Going Dutch

High surveys the gewgaws in one patron’s collection

“Idiosyncratic” is how scholar Nancy J. Troy characterizes Helene Kröller-Müller’s eye. Kröller-Müller was a very rich Dutch art collector whose husband’s deep pockets equaled her febrile curiosity for modernist greats like Picasso, Leger, Odilon Redon and Van Gogh.

The 84 works in Van Gogh to Mondrian: Modern Art from the Kröller-Müller Museum, organized by the High Museum, represent Kröller-Müller’s (1869-1939) quest for works she thought embodied “the emotional objectivization of the spiritual Self.” A tall order, but one Kröller-Müller favorites like Van Gogh undeniably aced. At times, Kröller-Müller was like a trophy wife on a Gucci spree, purchasing as many as five Van Goghs a day in a collection that topped out at nearly 300 works by the artist, second only to Amsterdam’s Van Gogh Museum.

But Kröller-Müller’s taste was fickle and so was her support. She was able to shape the career of artists like Piet Mondrian, giving him financial and emotional encouragement to develop new techniques. But Kröller-Müller was no fan of abstraction, and when Mondrian moved away from work grounded in representation, the purse strings were pulled shut, a necessary, albeit painful, step in the evolution of Mondrian’s work.

Van Gogh is an appropriately idiosyncratic reflection of Kröller-Müller’s taste. There are some individually great works and some surprises, but the show never feels entirely cohesive or convincing in its survey of some modernist powerhouses, perhaps because of the underwhelming works sandwiched in between.

Kröller-Müller’s taste is asserted not only in her choice of paintings but in her architecture and furniture. A share of the exhibition space is given over to a representation of how Kröller-Müller incorporated her aesthetic sensibilities into her physical domain. But the display of architectural drawings and furniture sandwiched in between works by Seurat and Van Gogh can feel a little tangential. Will audiences exclaim, “Yeah, the Van Goghs are great, but didya get a look at Helene’s teak sideboard!?”

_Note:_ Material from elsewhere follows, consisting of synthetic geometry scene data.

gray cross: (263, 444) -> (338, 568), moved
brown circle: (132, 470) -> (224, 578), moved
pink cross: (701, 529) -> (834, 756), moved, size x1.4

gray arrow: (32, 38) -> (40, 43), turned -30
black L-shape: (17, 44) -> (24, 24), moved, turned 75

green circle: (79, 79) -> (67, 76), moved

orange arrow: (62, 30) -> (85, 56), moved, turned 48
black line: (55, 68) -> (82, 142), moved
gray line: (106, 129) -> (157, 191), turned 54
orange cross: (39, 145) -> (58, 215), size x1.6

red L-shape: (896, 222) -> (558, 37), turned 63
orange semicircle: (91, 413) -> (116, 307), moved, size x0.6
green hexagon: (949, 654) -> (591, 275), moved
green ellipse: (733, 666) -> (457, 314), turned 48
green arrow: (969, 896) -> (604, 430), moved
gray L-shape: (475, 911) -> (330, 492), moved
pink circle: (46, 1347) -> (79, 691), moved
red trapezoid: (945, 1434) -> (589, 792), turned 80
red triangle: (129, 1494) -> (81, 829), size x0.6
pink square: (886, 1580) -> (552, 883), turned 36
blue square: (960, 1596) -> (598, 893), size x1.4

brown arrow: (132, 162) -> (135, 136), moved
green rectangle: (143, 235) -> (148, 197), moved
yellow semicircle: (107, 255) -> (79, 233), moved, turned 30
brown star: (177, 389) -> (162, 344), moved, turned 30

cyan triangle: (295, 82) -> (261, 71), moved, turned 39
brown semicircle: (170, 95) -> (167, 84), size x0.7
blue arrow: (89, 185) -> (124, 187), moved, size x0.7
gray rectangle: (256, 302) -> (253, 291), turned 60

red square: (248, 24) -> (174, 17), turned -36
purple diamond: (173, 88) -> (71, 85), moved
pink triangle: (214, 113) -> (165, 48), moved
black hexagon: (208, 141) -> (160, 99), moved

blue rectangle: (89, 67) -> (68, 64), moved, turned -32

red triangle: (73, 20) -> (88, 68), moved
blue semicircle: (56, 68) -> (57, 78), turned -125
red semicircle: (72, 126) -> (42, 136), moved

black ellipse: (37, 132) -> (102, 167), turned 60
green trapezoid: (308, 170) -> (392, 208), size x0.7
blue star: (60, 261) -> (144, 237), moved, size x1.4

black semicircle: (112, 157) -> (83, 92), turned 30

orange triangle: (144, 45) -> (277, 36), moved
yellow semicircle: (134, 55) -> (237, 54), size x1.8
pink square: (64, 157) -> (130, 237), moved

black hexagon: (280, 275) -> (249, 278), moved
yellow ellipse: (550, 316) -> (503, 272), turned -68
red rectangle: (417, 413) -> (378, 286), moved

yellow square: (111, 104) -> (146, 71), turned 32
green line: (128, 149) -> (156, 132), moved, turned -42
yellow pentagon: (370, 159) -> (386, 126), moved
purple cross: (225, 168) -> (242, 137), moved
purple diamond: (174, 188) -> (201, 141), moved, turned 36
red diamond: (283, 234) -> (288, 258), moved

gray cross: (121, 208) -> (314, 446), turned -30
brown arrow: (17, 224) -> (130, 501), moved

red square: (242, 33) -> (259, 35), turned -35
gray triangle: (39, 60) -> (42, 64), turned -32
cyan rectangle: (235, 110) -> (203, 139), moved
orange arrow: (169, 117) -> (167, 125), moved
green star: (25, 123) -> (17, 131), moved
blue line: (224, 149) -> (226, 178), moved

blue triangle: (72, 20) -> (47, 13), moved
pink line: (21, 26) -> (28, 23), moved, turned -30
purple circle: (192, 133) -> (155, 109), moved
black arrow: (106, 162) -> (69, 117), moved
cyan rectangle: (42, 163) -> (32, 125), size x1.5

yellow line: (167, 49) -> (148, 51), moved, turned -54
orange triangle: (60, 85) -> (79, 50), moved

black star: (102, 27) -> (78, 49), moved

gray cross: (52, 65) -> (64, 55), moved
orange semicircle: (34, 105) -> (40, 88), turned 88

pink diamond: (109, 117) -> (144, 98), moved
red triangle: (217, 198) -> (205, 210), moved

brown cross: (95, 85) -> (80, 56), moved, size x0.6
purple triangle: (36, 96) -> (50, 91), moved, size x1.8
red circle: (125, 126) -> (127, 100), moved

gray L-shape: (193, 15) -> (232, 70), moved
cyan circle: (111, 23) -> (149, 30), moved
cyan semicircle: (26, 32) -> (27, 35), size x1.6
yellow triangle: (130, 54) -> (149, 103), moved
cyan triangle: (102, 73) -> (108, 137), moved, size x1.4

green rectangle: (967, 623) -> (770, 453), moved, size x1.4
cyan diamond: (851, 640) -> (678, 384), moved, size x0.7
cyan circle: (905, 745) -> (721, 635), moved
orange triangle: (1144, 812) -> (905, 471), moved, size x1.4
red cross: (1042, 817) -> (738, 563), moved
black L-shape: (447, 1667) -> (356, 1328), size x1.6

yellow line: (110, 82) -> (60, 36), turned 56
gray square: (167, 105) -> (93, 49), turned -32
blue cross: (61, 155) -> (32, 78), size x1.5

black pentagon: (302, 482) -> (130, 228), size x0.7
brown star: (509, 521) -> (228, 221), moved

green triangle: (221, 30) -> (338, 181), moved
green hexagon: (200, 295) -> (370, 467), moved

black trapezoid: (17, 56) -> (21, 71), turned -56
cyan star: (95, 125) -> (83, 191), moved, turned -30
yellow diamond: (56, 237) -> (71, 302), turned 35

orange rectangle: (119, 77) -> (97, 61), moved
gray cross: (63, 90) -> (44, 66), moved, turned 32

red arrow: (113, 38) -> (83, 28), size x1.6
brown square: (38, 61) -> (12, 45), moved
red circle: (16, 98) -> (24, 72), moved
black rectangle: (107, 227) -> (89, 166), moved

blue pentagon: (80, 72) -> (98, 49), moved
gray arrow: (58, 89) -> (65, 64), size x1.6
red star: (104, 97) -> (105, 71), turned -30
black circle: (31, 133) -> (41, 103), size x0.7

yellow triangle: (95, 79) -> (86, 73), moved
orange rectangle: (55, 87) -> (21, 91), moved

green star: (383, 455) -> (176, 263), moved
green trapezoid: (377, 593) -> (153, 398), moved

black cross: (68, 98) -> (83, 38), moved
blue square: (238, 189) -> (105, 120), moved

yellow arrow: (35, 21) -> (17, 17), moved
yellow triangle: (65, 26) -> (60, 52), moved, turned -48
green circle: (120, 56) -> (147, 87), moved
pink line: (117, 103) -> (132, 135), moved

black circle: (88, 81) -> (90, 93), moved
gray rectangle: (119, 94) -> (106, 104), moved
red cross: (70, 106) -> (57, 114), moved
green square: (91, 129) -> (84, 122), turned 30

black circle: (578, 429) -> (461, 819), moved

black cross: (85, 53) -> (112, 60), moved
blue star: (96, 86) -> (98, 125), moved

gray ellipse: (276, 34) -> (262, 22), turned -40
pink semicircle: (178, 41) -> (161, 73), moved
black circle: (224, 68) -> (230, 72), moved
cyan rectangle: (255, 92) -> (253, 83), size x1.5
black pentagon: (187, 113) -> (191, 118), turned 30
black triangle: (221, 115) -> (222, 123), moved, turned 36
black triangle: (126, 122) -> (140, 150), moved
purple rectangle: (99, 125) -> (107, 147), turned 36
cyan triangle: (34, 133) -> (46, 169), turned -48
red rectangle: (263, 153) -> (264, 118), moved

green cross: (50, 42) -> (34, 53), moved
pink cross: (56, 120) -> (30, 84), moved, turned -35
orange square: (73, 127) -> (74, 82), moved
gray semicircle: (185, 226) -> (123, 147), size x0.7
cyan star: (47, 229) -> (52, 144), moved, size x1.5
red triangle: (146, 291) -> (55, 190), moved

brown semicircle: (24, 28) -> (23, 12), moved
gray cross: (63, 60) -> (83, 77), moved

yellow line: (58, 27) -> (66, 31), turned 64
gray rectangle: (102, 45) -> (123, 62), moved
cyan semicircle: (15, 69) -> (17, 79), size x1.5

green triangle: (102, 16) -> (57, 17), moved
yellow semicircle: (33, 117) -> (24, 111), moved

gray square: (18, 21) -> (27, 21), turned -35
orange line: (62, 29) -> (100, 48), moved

Ironically, this aspect of the show provides some mind-bending insights into a woman who may have been the female answer to William Randolph Hearst, with her taste for livin’ large. There is among the sketches of rooms and estates the must-be-seen-to-be-believed St. Hubertus hunting lodge, meant to represent that saint’s religious epiphany with a crucifix lodged in a deer’s antlers. Designed by H.P. Berlage, the building is appropriately ecstatic — a phallic spire rises upward from two antler wings. Like something straight out of King Vidor’s The Fountainhead, it’s a building that puts every extreme of megalomaniacal Stalinist architecture to shame.

There are undeniable high points in the exhibition, like Fernand Leger’s 1917 painting “Soldiers Playing at Cards,” a fitting use of the artist’s mechanized cubism to depict the anonymous tin soldiers of war. Also thrilling is Jan Toorop’s decadent drawing “The Three Brides,” a Metropolis-meets-heavy metal fantasia of erotic darkness limned in the precise lines of Art Nouveau.

The money shots are, of course, Van Gogh, the most represented painter in the show with 22 drawings and paintings (albeit somewhat diminished when seen beneath glass). And while the paintings, including an iconic “Self-Portrait,” offer that frisson of recognition after being reproduced in art books, the drawings are less well known and therefore a fresher elaboration of his startling skill and insight. The sampling of works in Van Gogh to Mondrian — sketches of women on washday and the moving painting “Sorrowing Old Man” — give a tangible sense of the painter as someone who articulates his distance from the world even as he offers us a sublime connection to it.